INSTRUCTION: The answer must be one number: how many lines below contain the word "Técnico".

[Collected data]
※ ※ ※
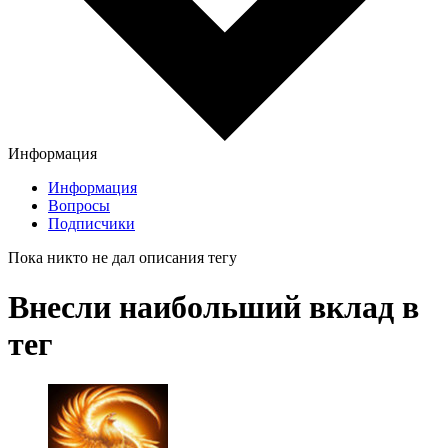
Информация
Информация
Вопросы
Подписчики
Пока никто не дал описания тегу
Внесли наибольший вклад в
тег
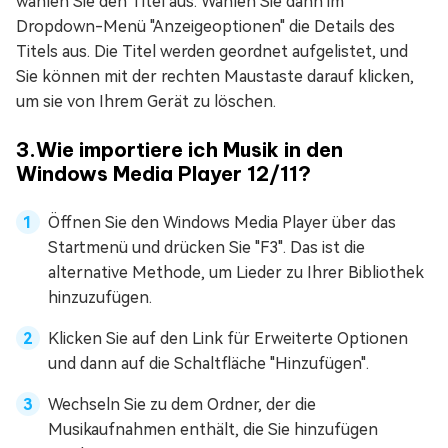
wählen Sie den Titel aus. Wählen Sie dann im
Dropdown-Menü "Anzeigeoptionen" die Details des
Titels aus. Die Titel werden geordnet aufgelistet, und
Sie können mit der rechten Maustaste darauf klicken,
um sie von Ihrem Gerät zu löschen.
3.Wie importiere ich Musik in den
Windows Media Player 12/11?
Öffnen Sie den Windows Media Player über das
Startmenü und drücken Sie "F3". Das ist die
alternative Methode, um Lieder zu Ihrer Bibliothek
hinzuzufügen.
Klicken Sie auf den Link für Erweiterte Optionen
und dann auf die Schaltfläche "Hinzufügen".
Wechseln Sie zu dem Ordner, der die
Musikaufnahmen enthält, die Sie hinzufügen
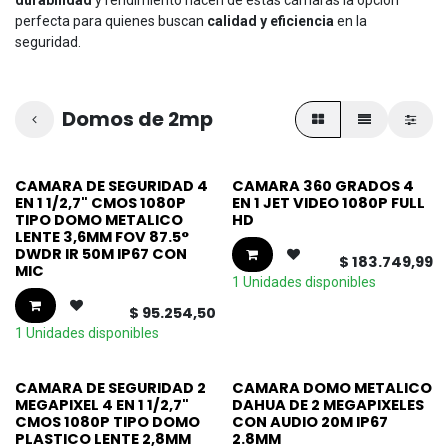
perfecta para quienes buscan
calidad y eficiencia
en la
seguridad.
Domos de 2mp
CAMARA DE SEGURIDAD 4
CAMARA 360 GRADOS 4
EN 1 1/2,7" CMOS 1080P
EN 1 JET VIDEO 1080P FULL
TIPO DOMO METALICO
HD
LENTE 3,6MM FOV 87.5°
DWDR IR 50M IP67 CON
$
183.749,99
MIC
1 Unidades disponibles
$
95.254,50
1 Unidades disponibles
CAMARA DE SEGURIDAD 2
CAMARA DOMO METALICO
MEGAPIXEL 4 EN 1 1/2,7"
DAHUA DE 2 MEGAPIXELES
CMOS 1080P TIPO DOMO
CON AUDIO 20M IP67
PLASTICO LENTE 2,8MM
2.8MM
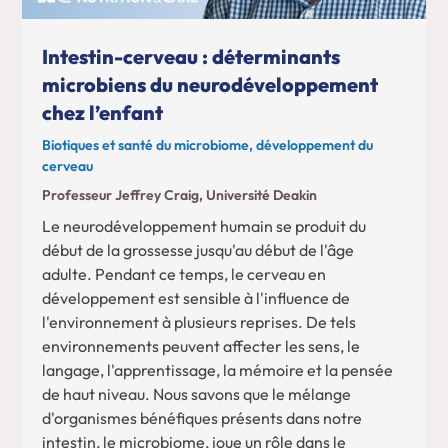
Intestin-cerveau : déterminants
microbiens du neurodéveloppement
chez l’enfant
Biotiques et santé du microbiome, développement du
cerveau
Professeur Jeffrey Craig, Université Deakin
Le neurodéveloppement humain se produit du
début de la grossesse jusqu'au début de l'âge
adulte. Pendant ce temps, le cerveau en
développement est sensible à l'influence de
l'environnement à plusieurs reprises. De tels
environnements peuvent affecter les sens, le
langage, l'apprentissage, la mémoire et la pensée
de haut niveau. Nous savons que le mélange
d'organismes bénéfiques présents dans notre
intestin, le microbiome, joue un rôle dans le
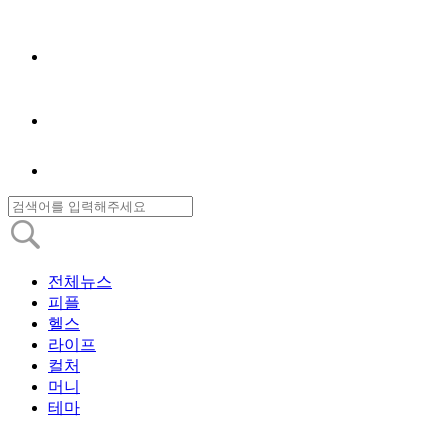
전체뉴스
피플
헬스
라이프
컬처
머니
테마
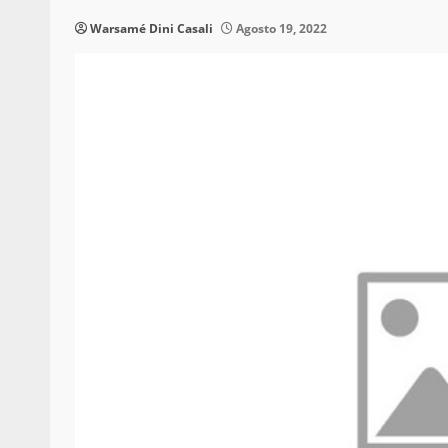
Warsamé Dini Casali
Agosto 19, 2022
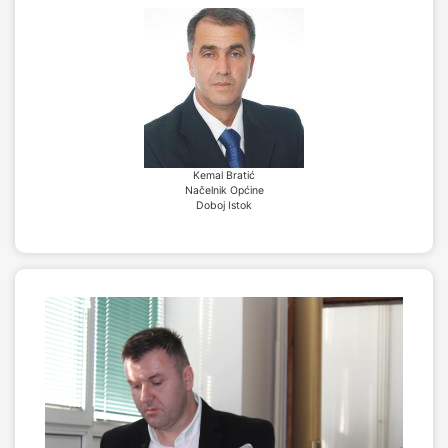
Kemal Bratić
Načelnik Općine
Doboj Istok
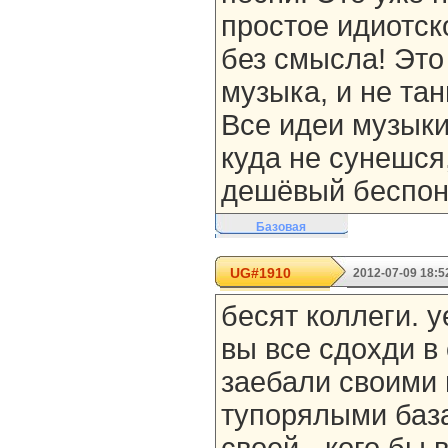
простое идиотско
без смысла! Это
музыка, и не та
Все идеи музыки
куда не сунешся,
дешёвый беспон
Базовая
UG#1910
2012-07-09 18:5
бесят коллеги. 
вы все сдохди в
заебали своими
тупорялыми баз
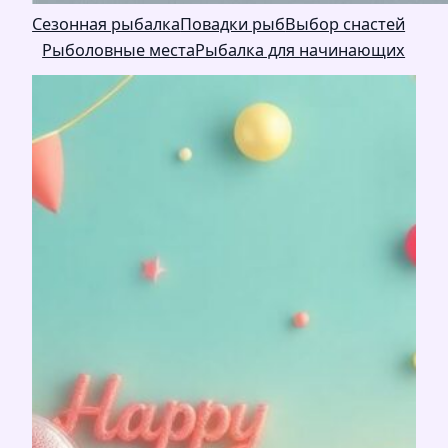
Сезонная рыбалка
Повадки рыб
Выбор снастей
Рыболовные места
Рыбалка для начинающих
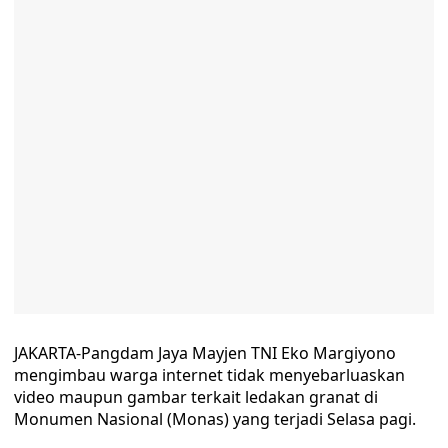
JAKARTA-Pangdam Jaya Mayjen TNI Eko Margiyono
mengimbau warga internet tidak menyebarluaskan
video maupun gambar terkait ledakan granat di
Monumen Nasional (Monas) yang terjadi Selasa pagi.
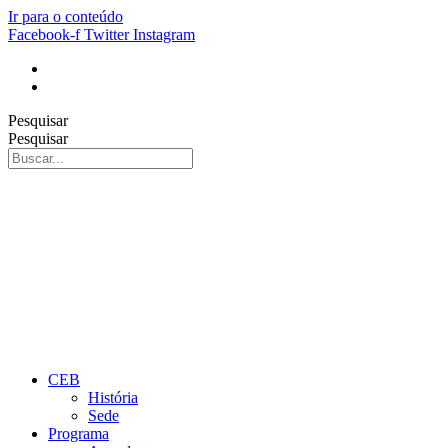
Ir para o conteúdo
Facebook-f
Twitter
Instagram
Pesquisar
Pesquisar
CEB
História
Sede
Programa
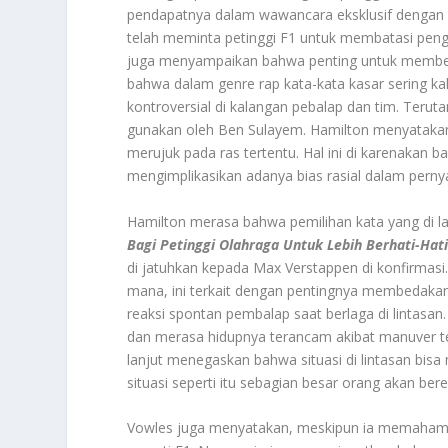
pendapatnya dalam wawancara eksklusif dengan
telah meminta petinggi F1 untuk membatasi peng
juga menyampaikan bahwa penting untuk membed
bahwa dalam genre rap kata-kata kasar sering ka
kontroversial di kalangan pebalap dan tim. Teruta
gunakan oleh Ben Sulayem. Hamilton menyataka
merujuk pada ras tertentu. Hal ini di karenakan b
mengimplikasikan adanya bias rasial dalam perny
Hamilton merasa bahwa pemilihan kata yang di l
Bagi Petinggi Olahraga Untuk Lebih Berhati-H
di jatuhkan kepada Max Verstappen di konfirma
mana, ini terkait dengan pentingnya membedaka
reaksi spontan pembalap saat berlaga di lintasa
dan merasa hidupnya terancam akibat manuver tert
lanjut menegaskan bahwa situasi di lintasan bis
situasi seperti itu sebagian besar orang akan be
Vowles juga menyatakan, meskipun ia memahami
※ ※ ※
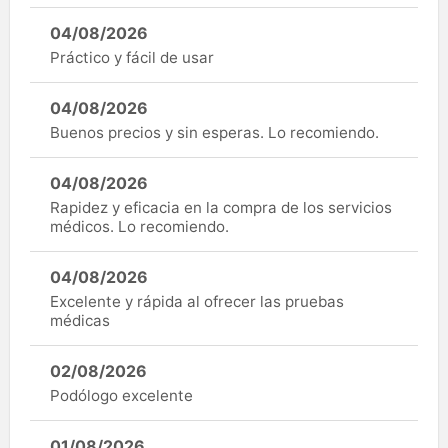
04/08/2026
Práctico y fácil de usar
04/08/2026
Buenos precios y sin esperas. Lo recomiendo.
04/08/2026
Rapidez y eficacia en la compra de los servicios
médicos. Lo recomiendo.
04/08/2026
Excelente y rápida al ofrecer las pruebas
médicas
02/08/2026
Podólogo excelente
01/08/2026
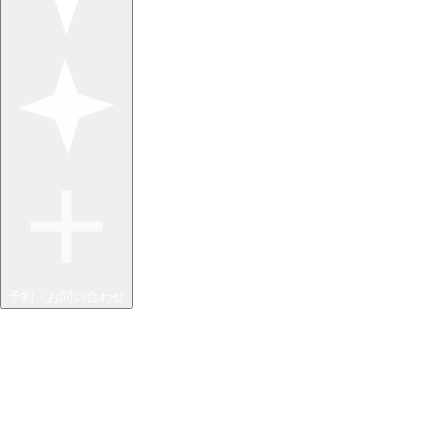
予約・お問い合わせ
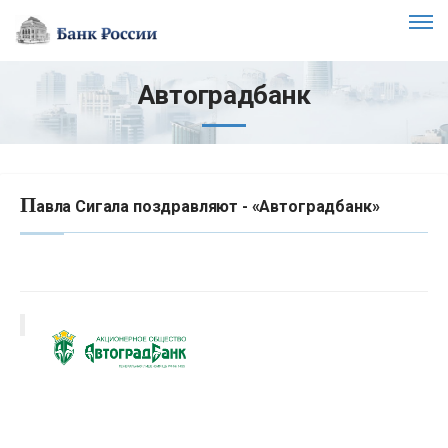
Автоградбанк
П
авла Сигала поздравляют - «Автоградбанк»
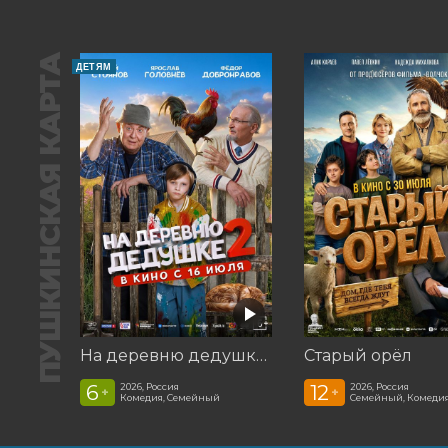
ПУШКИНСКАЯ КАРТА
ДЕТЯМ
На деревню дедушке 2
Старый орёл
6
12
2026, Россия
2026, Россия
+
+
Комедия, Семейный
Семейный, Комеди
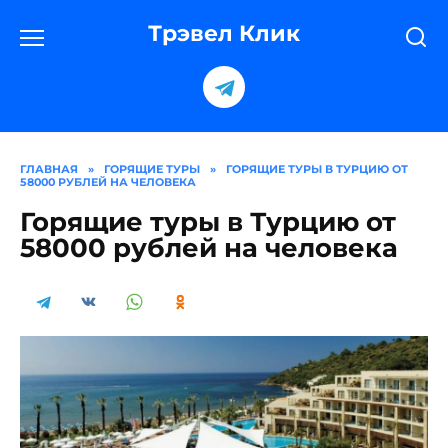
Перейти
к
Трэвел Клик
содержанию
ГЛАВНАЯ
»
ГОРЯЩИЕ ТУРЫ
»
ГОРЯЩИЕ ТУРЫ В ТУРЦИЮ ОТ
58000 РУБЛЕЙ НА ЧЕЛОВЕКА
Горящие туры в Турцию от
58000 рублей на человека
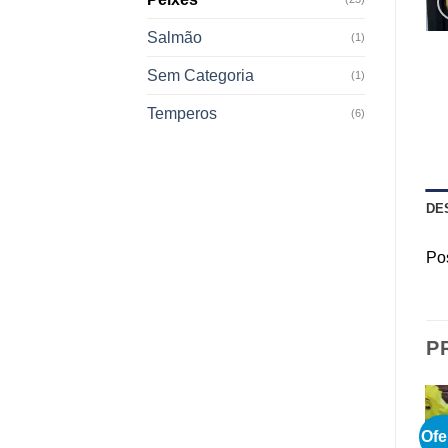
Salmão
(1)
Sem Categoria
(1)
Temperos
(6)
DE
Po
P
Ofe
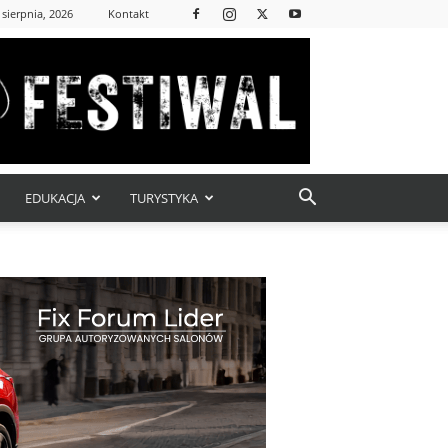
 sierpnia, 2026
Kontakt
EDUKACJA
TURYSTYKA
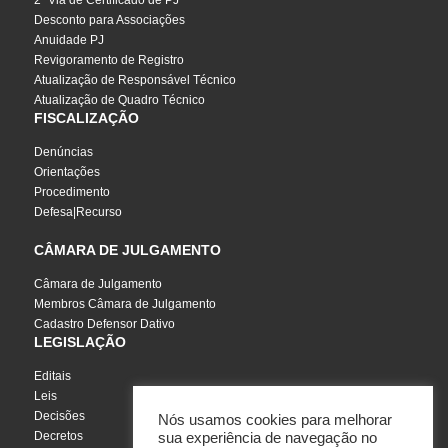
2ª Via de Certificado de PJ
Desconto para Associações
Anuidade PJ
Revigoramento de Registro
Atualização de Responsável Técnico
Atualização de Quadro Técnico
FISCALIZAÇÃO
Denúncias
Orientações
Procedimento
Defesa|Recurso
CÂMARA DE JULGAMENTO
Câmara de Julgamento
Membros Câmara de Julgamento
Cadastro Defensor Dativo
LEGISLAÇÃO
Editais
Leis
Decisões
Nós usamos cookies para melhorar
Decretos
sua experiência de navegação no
※ ※ ※
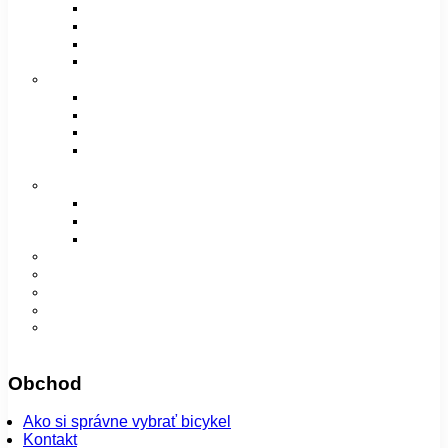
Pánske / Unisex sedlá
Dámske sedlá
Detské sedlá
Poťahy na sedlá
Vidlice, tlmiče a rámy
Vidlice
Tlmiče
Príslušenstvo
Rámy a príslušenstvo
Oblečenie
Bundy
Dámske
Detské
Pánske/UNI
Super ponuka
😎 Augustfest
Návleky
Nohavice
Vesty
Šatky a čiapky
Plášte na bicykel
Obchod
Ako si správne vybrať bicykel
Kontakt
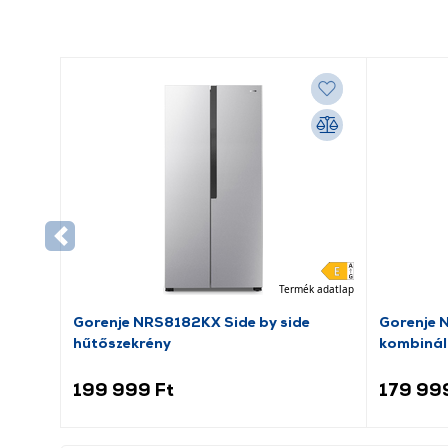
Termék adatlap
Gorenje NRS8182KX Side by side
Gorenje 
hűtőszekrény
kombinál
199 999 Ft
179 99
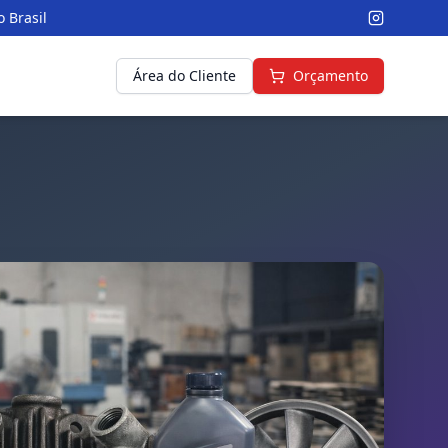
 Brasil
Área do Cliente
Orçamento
※ ※ ※
RESULT OF THIS EXERCISE: 2